A study published in the British Medical Journal suggests this could be the case. In a review of 305 controlled trials involving 339 274 participants, researchers found regular exercise to be remarkably effective in the prevention and treatment of a number of chronic conditions. The study, involving researchers from the London School of Economics, Harvard Pilgrim Health Care Institute at Harvard Medical School and Stanford University School of Medicine analysed the effect of exercise on mortality rates connected to four main areas; the prevention of diabetes, secondary prevention of coronary heart disease, stroke rehabilitation and treatment for heart failure.
The research showed ‘no statistically detectable differences’ between exercise and medication for the prevention of diabetes and heart disease, a higher success rate than medication in stroke rehabilitation and a slightly lower success rate than diuretics for treating heart failure. Considering that the drugs used in the study are considered the most effective around for the prevention and treatment of these serious conditions, the results are startling.
Exercise is beneficial for any person at any age. A combination of cardiovascular, strength training and stretching is recommended, but any form on exercise is better than nothing.
As you exercise more regularly, your heart becomes stronger. Doctors will usually recommend starting with light aerobic exercise such as walking, jogging, swimming or cycling that will increase your heart rate over a sustained period of time. This will improve blood flow by helping your heart use oxygen more effectively.
During exercise, muscles use up glucose as energy, which helps lower blood sugar levels in the body and encourages your body use insulin more effectively. You may find that embarking on a regular exercise regime could lead to a reduction in the amount of insulin you need to take. Diabetics are usually advised to aim for at least 30 minutes of exercise a day, although this can be broken down into shorter bursts.
Approximately 5-14% of stroke victims will have another within a year’s time. It is therefore essential to minimise this risk with regular exercise. An article published in the American Heart Association journal Stroke found that out of the 27,000 American aged 45 than older, those who did not do regular exercise had a 20% increased risk of stroke. This is because exercise reduces other factors such as weight and high blood pressure related to stoke incidence.

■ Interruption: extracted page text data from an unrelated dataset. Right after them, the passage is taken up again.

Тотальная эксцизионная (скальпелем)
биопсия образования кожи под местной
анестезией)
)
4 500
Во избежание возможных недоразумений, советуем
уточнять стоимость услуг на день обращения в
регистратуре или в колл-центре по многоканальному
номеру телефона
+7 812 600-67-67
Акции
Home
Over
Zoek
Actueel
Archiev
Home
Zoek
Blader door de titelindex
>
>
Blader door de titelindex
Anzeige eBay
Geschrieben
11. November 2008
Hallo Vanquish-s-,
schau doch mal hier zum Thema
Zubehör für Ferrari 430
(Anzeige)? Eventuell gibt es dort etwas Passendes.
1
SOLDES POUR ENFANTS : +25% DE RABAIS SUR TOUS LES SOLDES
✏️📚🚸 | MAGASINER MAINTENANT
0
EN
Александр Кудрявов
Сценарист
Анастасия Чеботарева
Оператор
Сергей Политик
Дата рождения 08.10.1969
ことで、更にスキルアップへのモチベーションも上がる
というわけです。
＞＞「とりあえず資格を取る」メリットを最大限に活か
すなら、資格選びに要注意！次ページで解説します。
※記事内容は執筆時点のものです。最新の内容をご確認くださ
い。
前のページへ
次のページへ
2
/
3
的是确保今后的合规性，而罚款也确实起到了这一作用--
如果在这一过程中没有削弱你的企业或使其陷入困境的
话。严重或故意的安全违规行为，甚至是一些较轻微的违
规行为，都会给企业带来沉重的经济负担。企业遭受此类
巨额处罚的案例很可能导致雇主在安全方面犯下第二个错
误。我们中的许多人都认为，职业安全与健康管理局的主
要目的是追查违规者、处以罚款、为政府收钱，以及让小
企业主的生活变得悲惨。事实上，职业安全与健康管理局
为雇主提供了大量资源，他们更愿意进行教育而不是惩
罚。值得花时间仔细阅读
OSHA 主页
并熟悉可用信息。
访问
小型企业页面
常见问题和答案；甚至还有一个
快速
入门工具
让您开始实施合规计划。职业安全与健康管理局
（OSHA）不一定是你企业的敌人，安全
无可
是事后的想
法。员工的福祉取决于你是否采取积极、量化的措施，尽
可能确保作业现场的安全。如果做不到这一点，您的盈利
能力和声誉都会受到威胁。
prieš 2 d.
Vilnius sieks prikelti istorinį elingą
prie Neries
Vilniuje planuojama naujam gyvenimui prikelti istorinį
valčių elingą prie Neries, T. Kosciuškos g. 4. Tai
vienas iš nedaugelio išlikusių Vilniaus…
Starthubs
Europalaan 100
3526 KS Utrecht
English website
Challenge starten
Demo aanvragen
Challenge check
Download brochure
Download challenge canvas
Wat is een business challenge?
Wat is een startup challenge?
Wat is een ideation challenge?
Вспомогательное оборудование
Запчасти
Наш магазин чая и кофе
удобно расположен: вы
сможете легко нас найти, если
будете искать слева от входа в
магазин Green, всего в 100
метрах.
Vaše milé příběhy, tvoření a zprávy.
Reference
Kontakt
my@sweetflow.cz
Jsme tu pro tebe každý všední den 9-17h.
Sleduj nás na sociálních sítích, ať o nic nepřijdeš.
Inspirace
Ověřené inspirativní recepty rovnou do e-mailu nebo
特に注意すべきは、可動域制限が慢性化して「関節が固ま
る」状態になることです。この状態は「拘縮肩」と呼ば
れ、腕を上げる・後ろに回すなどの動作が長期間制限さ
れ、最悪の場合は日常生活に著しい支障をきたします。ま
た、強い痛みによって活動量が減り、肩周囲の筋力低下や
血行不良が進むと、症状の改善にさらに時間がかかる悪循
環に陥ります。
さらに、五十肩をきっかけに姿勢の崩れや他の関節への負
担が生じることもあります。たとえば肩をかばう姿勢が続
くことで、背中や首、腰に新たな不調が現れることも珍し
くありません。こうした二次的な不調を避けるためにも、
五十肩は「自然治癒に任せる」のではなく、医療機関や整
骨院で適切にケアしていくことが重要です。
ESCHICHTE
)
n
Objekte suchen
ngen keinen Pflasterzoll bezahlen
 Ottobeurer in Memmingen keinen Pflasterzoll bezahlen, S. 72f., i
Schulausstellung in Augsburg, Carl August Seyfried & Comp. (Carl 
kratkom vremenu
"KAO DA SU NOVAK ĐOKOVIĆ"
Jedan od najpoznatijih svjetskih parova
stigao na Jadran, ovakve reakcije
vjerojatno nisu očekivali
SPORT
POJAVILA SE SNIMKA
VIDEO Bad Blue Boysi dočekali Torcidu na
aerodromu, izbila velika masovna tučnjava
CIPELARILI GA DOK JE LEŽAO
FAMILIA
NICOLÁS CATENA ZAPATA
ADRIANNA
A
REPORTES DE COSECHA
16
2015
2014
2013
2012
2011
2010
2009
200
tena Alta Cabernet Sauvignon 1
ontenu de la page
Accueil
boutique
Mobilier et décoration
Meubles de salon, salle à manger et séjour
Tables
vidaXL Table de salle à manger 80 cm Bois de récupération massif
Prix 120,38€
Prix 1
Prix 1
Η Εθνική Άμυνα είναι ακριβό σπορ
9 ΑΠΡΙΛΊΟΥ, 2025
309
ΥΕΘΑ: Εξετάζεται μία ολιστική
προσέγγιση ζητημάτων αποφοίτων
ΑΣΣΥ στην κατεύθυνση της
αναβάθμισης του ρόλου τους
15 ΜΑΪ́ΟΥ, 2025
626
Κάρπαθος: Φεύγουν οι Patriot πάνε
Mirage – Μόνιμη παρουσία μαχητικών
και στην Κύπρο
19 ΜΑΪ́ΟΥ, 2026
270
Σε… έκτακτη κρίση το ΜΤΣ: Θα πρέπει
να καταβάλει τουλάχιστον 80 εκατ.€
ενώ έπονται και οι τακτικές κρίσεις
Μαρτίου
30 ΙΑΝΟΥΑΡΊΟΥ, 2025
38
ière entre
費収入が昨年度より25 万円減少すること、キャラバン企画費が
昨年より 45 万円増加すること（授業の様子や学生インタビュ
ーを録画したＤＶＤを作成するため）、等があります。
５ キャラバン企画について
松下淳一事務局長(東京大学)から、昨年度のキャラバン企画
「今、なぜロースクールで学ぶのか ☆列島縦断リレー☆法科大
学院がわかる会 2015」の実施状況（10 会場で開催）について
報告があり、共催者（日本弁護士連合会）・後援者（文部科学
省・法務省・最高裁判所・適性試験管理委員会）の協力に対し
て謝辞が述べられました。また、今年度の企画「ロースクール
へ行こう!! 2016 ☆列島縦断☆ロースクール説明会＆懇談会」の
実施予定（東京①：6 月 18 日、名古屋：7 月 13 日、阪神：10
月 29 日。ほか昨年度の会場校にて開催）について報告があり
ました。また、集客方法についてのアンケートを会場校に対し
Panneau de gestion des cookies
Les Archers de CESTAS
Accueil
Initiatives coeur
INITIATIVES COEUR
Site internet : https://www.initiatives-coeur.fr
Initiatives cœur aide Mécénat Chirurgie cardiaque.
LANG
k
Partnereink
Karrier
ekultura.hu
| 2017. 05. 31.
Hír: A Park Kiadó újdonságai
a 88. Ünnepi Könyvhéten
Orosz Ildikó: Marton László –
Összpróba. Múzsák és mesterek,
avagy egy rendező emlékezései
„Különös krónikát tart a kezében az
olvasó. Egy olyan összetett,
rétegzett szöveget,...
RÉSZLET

This condition is caused by the loss of tissue, possibly as a result of vitamin deficiency and can leave the bones very brittle. Regular exercise can help strengthen bones or at least help prevent your bones from becoming weaker. Bone mass and density can be maintained by weight bearing exercise such as walking or dancing, resistance training with weights and stretching.
Leading a sedentary lifestyle or spending too much time in one position is often the cause of back or joint pain, so exercise is naturally the solution. Stretching exercises in particular can help loosen the joints and muscles and reduce pain. Your doctor may recommend yoga, Pilates or the Alexander technique in addition to manual therapy performed by a physiotherapist, osteopath or chiropractor.
According to Asthma UK, eight out of ten asthma sufferers do not do enough exercise, partly because of fears that intense activity will trigger an attack. But exercise helps improve lung capacity and stamina, which could help improve the quality of life. If you find exercise continues to trigger attacks, visit a GP or physiotherapist for advice on planning a safe and effective regime. Exercise is a wonder treatment for those living with pain or chronic conditions that is hugely underexploited. Study author and Lecturer at the University of South Australia, Michelle McDonnell, has stated, “Exercise reduces blood pressure, weight and diabetes. If exercise was a pill, you’d be taking one pill to treat four or five different conditions.”
Some types of exercise may work better than others when it comes to treating specific conditions. If you have a chronic condition, remember to seek help from a healthcare professional to prevent injury and make sure you get the most out of your exercise regime.